在过去的几年里,我一直在研究一份令人讨厌的旅游陷阱清单,希望避开博物馆,看看构成我们科学遗产的真实地点。它把我带到了世界上一些非常奇怪的角落,去看一些非常晦涩的东西——从台湾到这个国家最高建筑顶部的730吨地震减震器,再到加州大学伯克利分校第一次分离钚的房间。有时候拍照很容易,比如我和第一只进入太空的猴子阿贝尔(Abel)的自拍,它被精心填充并保存在华盛顿特区。有时我被武装警卫赶走,比如我想去看恩里科·费米(Enrico Fermi)发现慢中子的鱼塘。有时,这一切都有点虎头蛇尾,就像我在第一条铁路线上的旅行(你最终会到达斯托克顿或达灵顿,这两个地方我都不推荐)。

很难想象我不会为了一个小怪胎走多远。
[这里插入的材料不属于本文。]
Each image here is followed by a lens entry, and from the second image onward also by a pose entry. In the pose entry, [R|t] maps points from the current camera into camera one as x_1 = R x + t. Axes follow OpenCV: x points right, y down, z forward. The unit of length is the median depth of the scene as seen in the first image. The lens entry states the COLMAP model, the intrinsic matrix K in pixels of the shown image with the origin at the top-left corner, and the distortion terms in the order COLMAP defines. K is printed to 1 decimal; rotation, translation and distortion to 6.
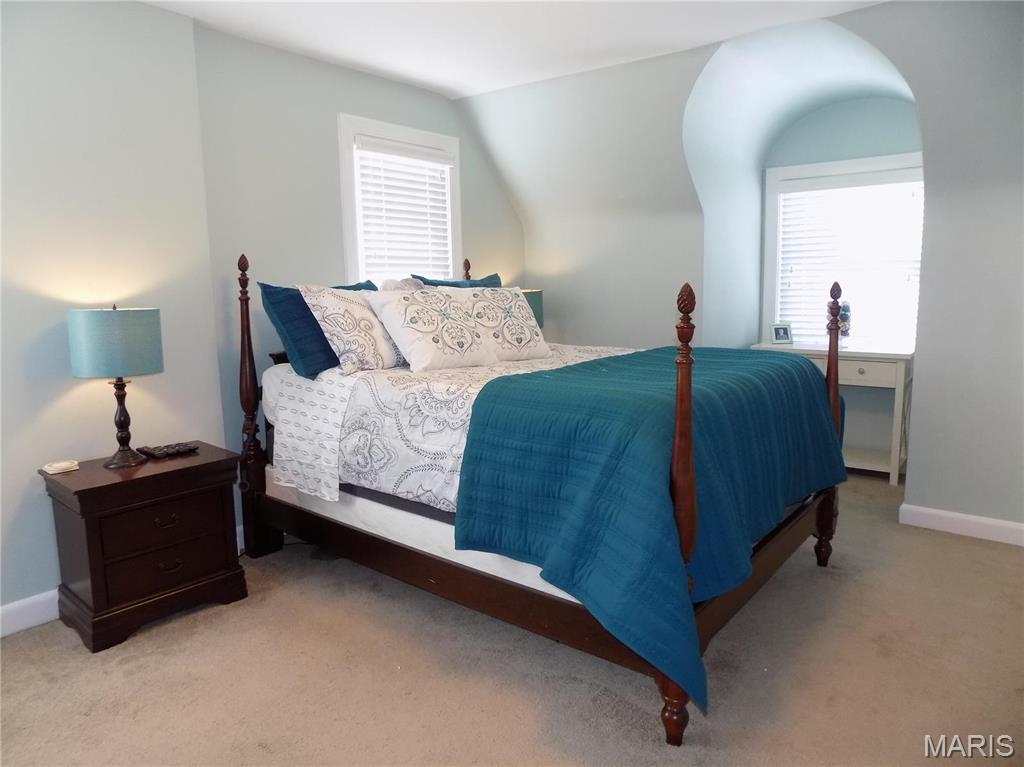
lens RADIAL K [[758.8, 0, 513.5], [0, 758.8, 387.3], [0, 0, 1]] dist [-0.028299, -0.006482]
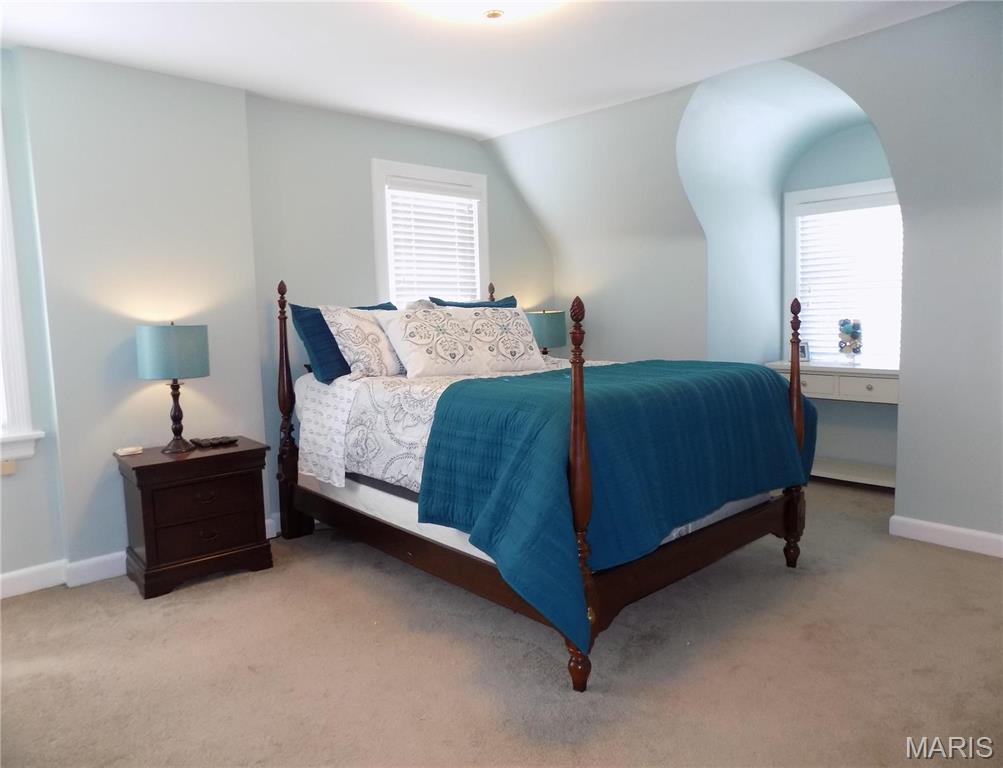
lens RADIAL K [[776.1, 0, 501.5], [0, 776.1, 384.0], [0, 0, 1]] dist [-0.002792, -0.137355]
pose [[0.986594, 0.008424, -0.162979, 0.204387], [-0.015370, 0.999024, -0.041408, 0.035941], [0.162471, 0.043358, 0.985760, -0.158138]]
乘船到泰晤士河口去看蒙塞尔堡?我在那里。往返五小时去水晶宫看可怕得可笑的恐龙雕塑?算我一个。躲在剑桥的小巷里,呆呆地看着发现电子和中子的实验室(以及20米外庆祝DNA突破的酒吧)?有罪。我在利弗莫里姆广场(Livermorium Plaza,美国利弗莫尔利弗莫尔街116号)喝过咖啡,参观了最伟大的化学家玛丽·居里(Marie Curie)在华沙居住过的小房子。我曾经顶着40°C的酷暑,在日本和县走了一段化学元素牌匾的小路,一直走到113号元素所在的RIKEN的门口。如果打车更方便呢?

如果这个爱好听起来很奇怪(而且很贵……),那么你是对的。这也是在特权中游泳,对我的碳足迹来说是可怕的,而且完全错过了这些成就的要点。就像通往好莱坞明星住所的地图一样,对一个地理地点的偶像化,实际上与它所代表的成就几乎没有关系,这让人感到有些不舒服。
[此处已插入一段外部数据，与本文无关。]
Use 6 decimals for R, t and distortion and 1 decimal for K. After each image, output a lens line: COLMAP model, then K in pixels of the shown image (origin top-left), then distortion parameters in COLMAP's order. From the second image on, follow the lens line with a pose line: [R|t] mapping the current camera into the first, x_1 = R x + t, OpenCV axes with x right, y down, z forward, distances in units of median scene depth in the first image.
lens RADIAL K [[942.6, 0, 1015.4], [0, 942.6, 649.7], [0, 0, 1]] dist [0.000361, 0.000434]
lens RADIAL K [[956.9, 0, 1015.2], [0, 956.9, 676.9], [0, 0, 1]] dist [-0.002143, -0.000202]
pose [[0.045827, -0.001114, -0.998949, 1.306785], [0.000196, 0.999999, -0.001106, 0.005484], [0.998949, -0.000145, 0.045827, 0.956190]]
但这些朝圣是值得的,因为它们带来的冒险就像前往海滩或徒步安第斯山脉一样成熟、真实和原始。这里的人们、文化和壮观的地点都在提醒我们,科学是一个不断发展的实体,在希望、梦想和英勇的失败中,它是一个痛苦的人类。每一次旅行,我都觉得有必要走出去,更多地了解参与其中的个人,以及他们的时间和地点如何影响了我的发现。这次旅行是一种与历史保持联系的方式,也是一种欣赏人类已经走了多远的方式(尤其是当涉及到少数民族或科学领域的女性时,我们还需要走多远)。

还有更多的东西要看。苏格兰的斯特朗提安仍未被开发;在昆士兰大学无人目击的投球;希腊海岸上的一个弯弯曲曲的陆地——镁岛,无人问津。南美洲和中美洲、非洲和亚洲大草原的遗址迫切要求它们的化学遗产得到承认。科学是一个充满冒险的世界——它的宝藏就在那里等着我们去看。